We’re having Invitational Tastings Saturdays April 3 & 17, from 1-5 at the winery.
Come visit!
For a limited time, we're pouring our 1996 Alexandra Sparkling Brut, aged en tirage 7 years! Also-we'll debut the Don Carlos Red-a balanced blend of humility and presumption.
New Wines for Spring
Don Carlos Red 2002. Our regulars remember the Long Toed Red blend from the 90's. The Don Carlos Red is a bit more refined, but without hubris. It shows bright "red fruit" of strawberry, red cherry, and perhaps pomegranate. It will be a bit young until June, but so will you, so ask him for a date. $12. Specials on full cases at the winery.
Wines in Full Stride
Merlot 2002, Arroyo Seco. Arroyo Seco Merlot in warmer years delivers black plum and currant flavors which relish the vanilla flavor nuances of American oak. "Relish" is too frilly a verb for the 2002 vintage. It bellowed for more oak. So I obliged. Big wine with inky color and concentrated fruit. Try it brash and young with a steak.
Syrah 2002, Los Lobos. This young fella's been splitting firewood with a 12 pound maul all day, and he's rippled with muscles and full of love. Rustic charm that cleans up well. Give him a shower and a clean T-shirt, feed him beef, and forgive the elbows on the table. The 2002 has the same jammy fruit, earthy notes, and black pepper spice as the successful 97, 98, and '00 vintages. This one also sports an enticing raspberry aroma that will make you wistful when the last glass goes dry.

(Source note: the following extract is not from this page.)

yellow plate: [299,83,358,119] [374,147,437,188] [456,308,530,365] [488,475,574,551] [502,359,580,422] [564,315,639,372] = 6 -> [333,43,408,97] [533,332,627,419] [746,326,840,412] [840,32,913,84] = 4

Chardonnay 2001, Arroyo Seco. Silver medal again in 2003, but more importantly, beautifully balanced fruit, acid, and oak for the dinner table.
Ménage à Trois 2000. This threesome of Primitivo, Merlot, and Syrah enjoyed a spirited cellar life for 2 years in barrel and succeeded in shedding any pretense of chastity. Too charming to be moral, but will behave at least through dinner.
Pinot Noir 2001, Arroyo Seco, Dijon Clones. As this Pinot matures, we're finding seductive black cherry fruit elements, progressive complexity and delicacy.
Primitivo 2000, Los Lobos. I typically serve this wine last in our tastings, because it's just not fair to pour even excellent red wines after the Primitivo. It sweeps the table clean. It's still my favorite mountain wine, desert wine, ocean wine, laughing friends wine, get 'em next year wine, was-that-really-you wine, still-in-love wine.